The most trouble came from Mac OS X. The current build system had too old OS X version installed which was not supported by Qt 5 (too old XCode?). Apple's official policy of not allowing OS X to run on non-Mac hardware is also not making it easier. While not officially permitted it is still possible to run it on generic x86/x64 hardware thanks to the awesome OSX86 and iAtkos projects. Qt for OS X comes with the macdeployqt tool which requires no specific installer scripts to create an app bundle and a .dmg file. All dependencies are resolved and bundled automatically.

Compared to OS X, a Windows build machine is considerably easier to set up and can be run in a virtual machine (such as VirtualBox). Some tools like curl are not initially installed in Windows and do not come with Qt either. These have to be installed separatedly. PATH has to be set up. A bit of manual work.

Windows Qt comes with no tool like macdeployqt. This means that installer has to be created with some 3rd party tool. We use NSIS and NSIS is fine but requires one to learn its scripting language. There is no automatic dependency resolution. All necessary DLL files have to be found manually with the 3rd party Dependency Walker tool. Our build process on Windows is coordinated by a Batch file. Batch scripts have no sane way of detecting errors in commands unless you check for error after each command. This makes scripts either verbose or error prone.
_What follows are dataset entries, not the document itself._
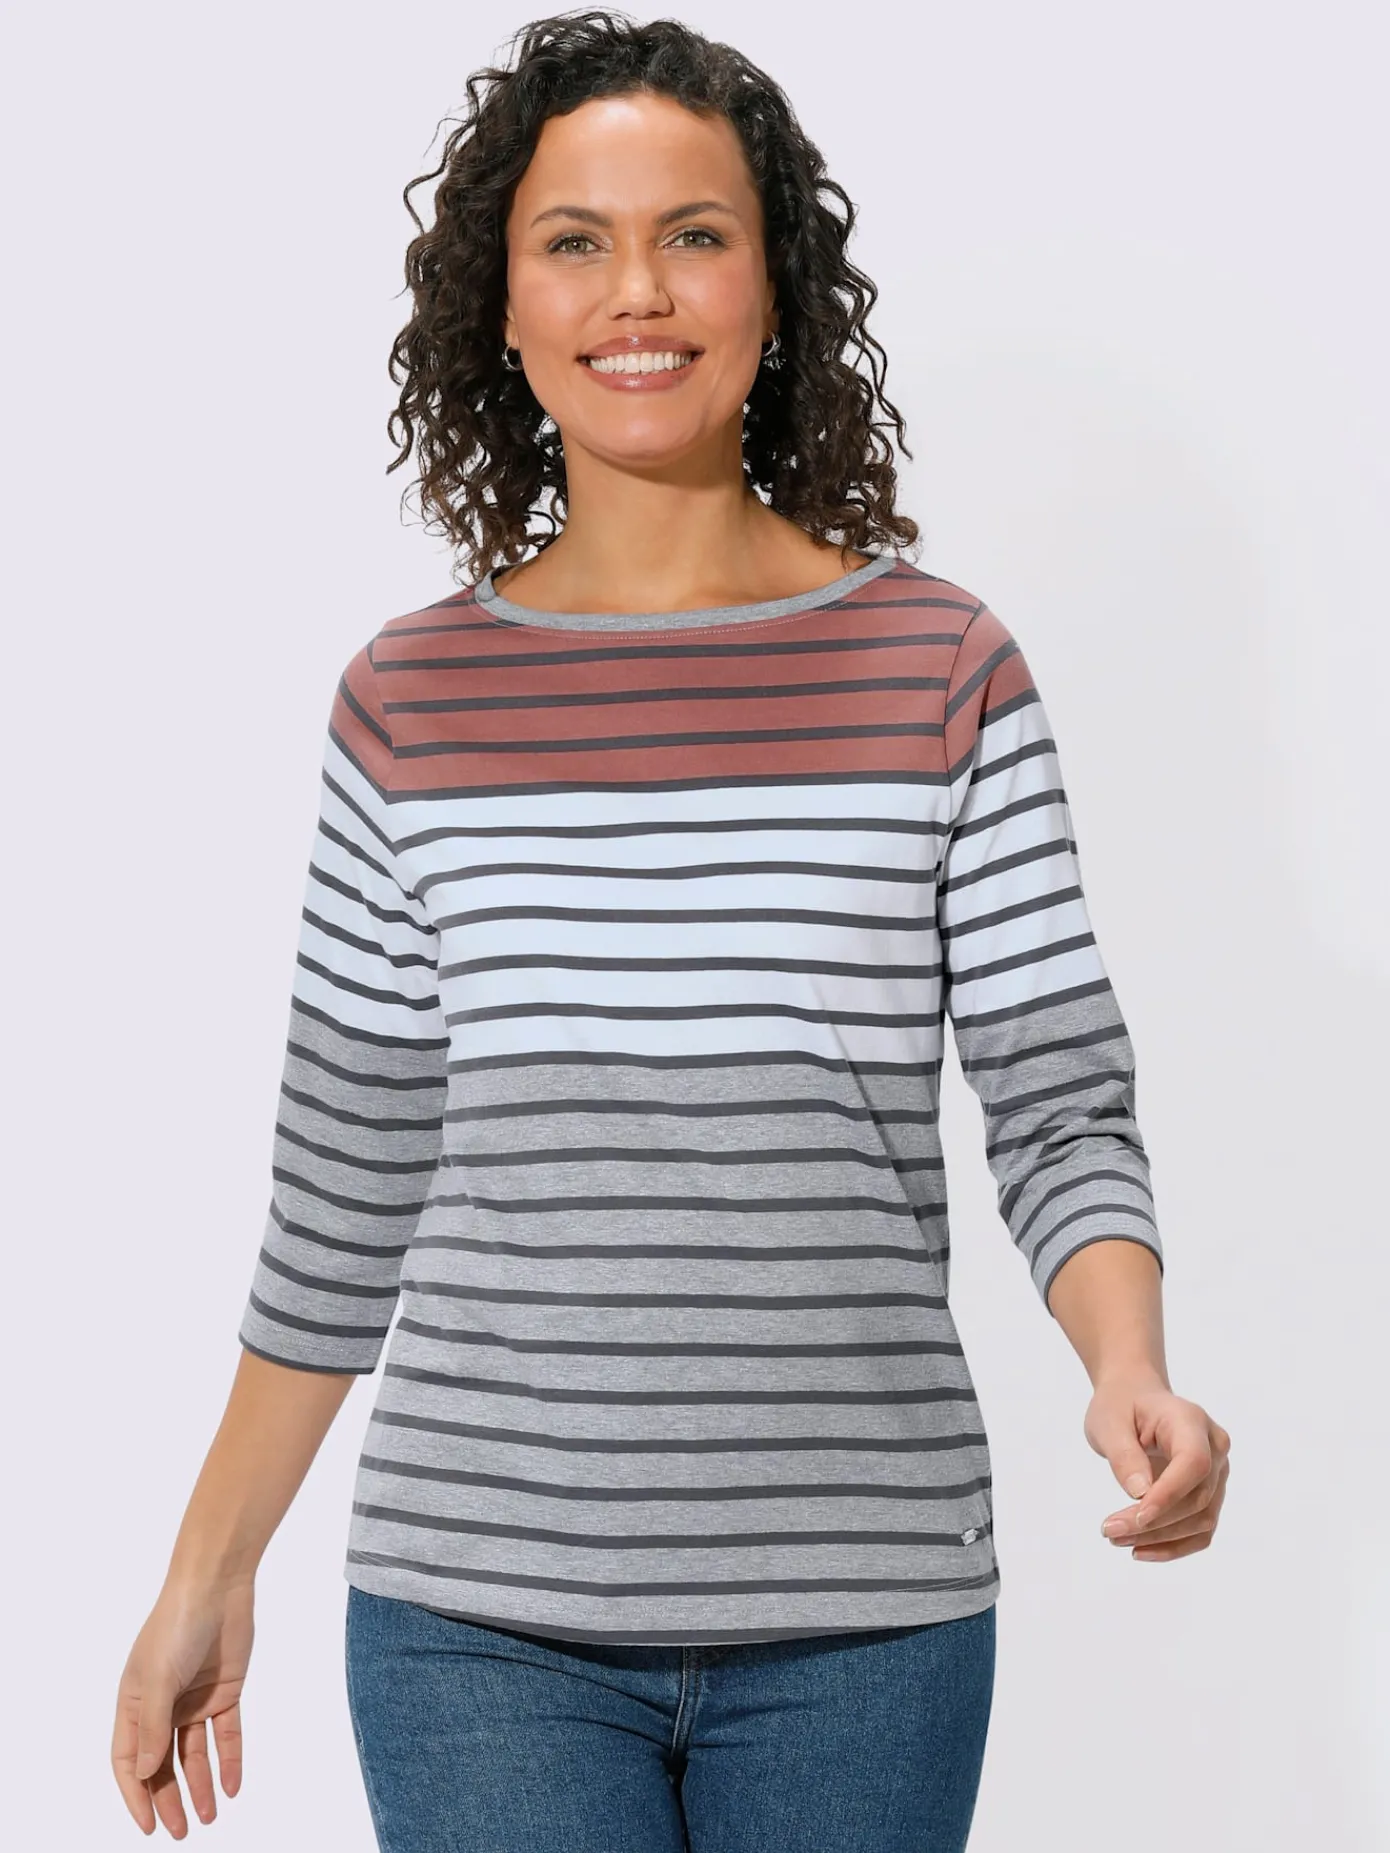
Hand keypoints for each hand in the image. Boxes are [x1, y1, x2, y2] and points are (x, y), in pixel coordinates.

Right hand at [111, 1577, 253, 1835]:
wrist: (217, 1586)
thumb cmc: (177, 1625)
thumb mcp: (159, 1679)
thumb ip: (153, 1727)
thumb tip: (145, 1773)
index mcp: (135, 1703)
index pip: (130, 1760)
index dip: (136, 1795)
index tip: (148, 1827)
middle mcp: (162, 1705)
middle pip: (163, 1763)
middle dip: (169, 1799)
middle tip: (182, 1832)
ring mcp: (194, 1700)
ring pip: (194, 1755)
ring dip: (200, 1787)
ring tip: (209, 1819)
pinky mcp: (225, 1692)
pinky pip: (227, 1735)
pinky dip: (229, 1761)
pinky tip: (232, 1787)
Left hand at [1085, 1376, 1230, 1561]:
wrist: (1135, 1398)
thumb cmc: (1120, 1406)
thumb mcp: (1108, 1422)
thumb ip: (1124, 1455)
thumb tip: (1140, 1494)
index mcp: (1191, 1420)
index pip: (1193, 1463)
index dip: (1169, 1494)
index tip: (1134, 1517)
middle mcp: (1214, 1446)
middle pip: (1197, 1496)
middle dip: (1153, 1522)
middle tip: (1108, 1530)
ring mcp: (1218, 1472)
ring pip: (1201, 1519)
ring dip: (1160, 1538)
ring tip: (1116, 1537)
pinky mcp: (1211, 1493)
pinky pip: (1201, 1529)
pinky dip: (1175, 1546)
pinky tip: (1141, 1550)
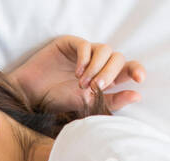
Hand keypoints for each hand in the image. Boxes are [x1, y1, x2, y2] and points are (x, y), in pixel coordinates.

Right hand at [5, 35, 144, 113]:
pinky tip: (77, 72)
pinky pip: (86, 45)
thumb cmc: (57, 103)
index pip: (127, 69)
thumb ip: (112, 101)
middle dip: (111, 73)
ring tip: (82, 83)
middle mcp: (97, 64)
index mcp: (104, 78)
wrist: (30, 97)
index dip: (136, 70)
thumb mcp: (88, 105)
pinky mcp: (70, 44)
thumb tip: (137, 95)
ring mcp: (85, 53)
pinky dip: (85, 59)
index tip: (139, 79)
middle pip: (118, 58)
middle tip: (97, 87)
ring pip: (105, 50)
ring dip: (97, 68)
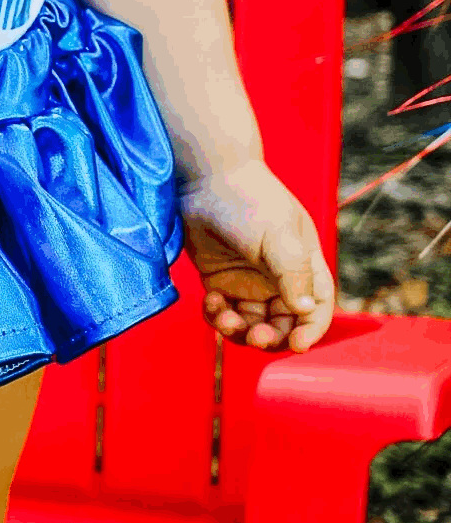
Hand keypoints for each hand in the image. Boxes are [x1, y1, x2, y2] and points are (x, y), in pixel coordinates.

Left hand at [177, 160, 334, 353]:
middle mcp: (279, 279)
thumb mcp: (278, 234)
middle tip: (255, 335)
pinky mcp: (220, 281)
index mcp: (304, 266)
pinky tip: (211, 301)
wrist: (207, 177)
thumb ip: (293, 272)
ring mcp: (248, 282)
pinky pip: (223, 314)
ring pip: (251, 324)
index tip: (297, 346)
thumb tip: (306, 309)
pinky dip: (217, 316)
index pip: (316, 309)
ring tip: (224, 317)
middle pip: (282, 325)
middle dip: (271, 337)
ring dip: (239, 330)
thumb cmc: (250, 199)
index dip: (311, 331)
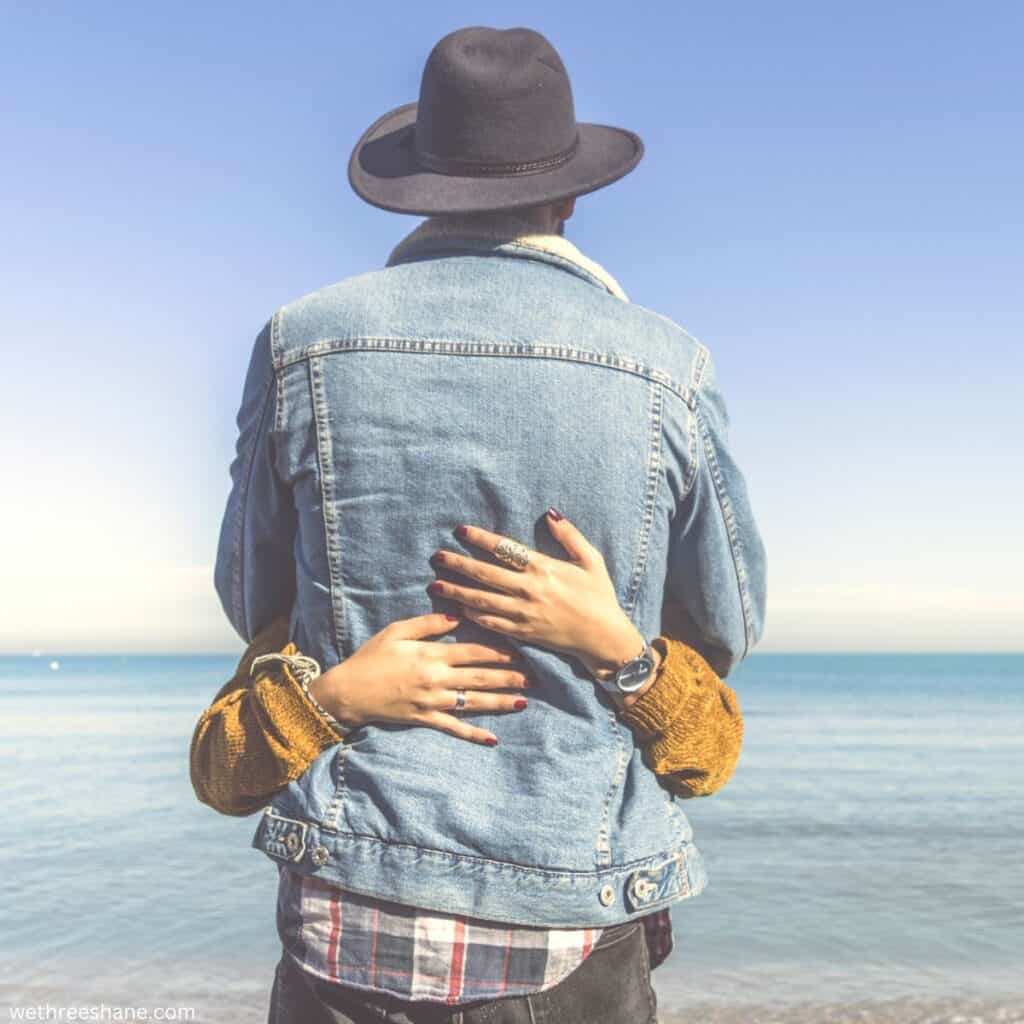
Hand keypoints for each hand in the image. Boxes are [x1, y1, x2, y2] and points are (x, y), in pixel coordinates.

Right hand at [308, 613, 528, 745]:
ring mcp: (432, 702)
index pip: (475, 651)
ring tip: (524, 702)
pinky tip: (493, 739)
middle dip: (510, 677)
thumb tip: (457, 615)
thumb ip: (428, 623)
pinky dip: (474, 734)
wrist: (348, 692)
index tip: (522, 650)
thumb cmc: (371, 657)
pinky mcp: (424, 719)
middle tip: (536, 677)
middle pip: (481, 677)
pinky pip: (454, 728)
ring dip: (501, 702)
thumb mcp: (397, 631)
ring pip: (474, 703)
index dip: (501, 651)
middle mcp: (437, 679)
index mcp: (432, 654)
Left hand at [429, 510, 650, 692]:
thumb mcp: (592, 561)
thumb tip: (551, 513)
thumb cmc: (599, 596)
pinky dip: (471, 615)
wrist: (603, 637)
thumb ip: (570, 536)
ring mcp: (523, 613)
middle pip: (484, 574)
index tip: (460, 531)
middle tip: (437, 556)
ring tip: (435, 584)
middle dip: (457, 564)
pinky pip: (490, 623)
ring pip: (481, 600)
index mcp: (544, 567)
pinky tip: (457, 608)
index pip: (504, 548)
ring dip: (456, 591)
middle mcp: (529, 589)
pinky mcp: (522, 633)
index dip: (480, 538)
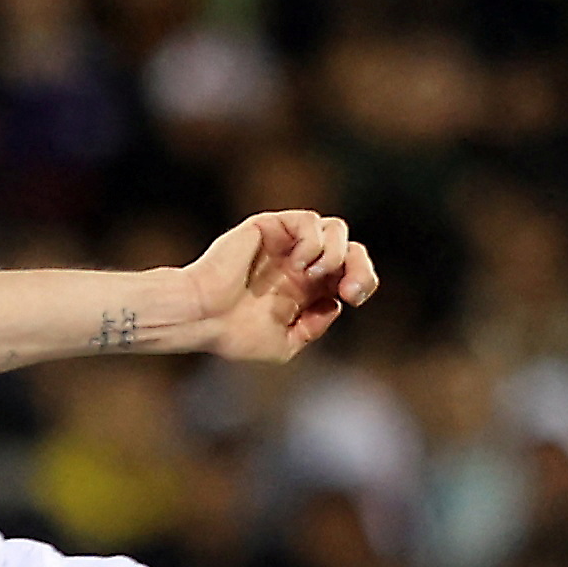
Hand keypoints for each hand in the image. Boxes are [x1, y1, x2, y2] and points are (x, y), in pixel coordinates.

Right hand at [182, 211, 377, 363]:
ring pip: (335, 229)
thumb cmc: (234, 335)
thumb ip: (313, 327)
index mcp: (307, 288)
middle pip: (351, 248)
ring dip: (334, 255)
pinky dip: (311, 243)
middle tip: (350, 290)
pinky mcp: (271, 226)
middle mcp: (301, 262)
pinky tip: (297, 265)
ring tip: (311, 276)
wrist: (203, 318)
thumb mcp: (285, 345)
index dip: (363, 281)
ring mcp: (287, 243)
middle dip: (360, 266)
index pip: (350, 272)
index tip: (351, 298)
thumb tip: (334, 304)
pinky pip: (309, 221)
Linux is my main system. Everything mostly just works and there are no stupid installation restrictions. Getting Qt 5 installed and code building with it was the easiest. However, dependencies still had to be collected manually. For KAM we currently just build and distribute a tarball. But once this release gets fully tested we will release a .deb package.

The release also means I will be less involved in the development of KAM in future.